### [Your goal]
Here is a block of records. Copy every line in it that includes "force".

### [Stored data entries]
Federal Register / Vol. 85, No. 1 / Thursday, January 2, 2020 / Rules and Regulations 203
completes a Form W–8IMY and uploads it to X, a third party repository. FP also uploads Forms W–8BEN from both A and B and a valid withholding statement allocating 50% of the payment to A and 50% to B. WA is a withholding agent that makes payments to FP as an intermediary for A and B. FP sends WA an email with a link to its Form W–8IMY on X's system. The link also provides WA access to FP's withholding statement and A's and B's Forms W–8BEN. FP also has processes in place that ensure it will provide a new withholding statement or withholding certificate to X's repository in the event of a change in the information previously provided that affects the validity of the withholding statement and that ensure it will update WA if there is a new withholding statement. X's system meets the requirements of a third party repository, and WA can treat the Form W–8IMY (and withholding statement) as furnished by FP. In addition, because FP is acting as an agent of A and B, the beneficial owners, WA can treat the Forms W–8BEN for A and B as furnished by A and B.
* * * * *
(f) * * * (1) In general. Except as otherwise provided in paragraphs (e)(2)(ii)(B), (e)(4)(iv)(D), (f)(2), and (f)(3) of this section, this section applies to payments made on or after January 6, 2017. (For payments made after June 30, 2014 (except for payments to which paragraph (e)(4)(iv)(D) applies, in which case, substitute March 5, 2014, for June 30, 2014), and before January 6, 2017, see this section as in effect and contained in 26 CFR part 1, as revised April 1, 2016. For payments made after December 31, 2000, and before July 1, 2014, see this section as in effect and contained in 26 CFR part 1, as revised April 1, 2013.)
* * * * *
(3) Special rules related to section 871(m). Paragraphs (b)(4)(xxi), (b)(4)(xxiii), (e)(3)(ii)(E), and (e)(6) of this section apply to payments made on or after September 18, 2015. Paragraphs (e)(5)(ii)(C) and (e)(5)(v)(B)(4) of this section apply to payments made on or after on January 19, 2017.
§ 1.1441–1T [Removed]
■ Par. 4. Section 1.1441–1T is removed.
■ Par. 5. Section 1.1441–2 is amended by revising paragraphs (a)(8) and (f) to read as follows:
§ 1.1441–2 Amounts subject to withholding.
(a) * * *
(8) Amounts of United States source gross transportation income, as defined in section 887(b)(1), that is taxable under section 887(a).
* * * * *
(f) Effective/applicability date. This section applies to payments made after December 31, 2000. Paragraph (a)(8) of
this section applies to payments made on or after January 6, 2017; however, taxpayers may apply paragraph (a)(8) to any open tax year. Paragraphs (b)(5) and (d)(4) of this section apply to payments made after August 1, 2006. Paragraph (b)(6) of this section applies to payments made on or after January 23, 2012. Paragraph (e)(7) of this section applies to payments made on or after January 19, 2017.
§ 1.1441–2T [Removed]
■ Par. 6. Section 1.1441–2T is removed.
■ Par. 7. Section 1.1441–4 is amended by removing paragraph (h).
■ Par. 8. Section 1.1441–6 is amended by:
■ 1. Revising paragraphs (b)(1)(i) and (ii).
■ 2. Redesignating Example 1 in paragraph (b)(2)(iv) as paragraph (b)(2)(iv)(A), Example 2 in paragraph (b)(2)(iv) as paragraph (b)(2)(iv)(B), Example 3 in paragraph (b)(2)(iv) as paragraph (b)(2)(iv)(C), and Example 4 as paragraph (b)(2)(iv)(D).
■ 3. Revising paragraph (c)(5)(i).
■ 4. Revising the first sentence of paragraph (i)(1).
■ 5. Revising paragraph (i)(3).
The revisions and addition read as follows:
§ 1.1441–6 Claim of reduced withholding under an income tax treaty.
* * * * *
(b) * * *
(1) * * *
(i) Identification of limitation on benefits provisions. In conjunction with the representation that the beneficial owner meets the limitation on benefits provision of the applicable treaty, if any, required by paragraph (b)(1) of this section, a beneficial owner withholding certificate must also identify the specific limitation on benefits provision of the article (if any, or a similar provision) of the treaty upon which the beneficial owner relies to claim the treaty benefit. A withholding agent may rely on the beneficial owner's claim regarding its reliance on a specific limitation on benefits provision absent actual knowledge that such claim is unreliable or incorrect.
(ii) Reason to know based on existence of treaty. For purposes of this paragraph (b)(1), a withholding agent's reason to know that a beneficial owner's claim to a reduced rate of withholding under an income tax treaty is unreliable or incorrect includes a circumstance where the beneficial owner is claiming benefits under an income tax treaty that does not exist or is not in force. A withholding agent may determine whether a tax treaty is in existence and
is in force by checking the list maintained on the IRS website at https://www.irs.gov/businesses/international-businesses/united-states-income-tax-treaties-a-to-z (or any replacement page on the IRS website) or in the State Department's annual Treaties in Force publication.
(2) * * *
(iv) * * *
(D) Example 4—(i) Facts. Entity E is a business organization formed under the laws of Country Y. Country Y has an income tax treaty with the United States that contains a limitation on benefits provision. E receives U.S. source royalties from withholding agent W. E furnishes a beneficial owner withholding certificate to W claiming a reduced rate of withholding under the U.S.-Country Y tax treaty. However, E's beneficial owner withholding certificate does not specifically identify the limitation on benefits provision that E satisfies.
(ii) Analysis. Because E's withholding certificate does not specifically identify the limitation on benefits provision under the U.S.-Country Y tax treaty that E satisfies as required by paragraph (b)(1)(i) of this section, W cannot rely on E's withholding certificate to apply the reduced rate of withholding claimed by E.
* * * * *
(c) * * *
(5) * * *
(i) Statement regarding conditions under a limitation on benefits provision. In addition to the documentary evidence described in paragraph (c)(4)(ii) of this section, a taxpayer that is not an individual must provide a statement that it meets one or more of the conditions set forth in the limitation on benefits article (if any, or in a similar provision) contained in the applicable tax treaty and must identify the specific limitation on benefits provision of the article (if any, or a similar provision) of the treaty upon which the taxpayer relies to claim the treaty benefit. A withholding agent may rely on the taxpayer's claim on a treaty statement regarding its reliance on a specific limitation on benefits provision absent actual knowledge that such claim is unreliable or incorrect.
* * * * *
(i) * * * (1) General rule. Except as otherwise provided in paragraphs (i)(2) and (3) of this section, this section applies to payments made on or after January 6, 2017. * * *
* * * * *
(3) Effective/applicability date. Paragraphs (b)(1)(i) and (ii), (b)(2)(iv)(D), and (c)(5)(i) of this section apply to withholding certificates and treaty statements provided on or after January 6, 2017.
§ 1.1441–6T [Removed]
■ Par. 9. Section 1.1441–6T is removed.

### [Exercise result]
(ii) Reason to know based on existence of treaty. For purposes of this paragraph (b)(1), a withholding agent's reason to know that a beneficial owner's claim to a reduced rate of withholding under an income tax treaty is unreliable or incorrect includes a circumstance where the beneficial owner is claiming benefits under an income tax treaty that does not exist or is not in force. A withholding agent may determine whether a tax treaty is in existence and
is in force by checking the list maintained on the IRS website at https://www.irs.gov/businesses/international-businesses/united-states-income-tax-treaties-a-to-z (or any replacement page on the IRS website) or in the State Department's annual Treaties in Force publication.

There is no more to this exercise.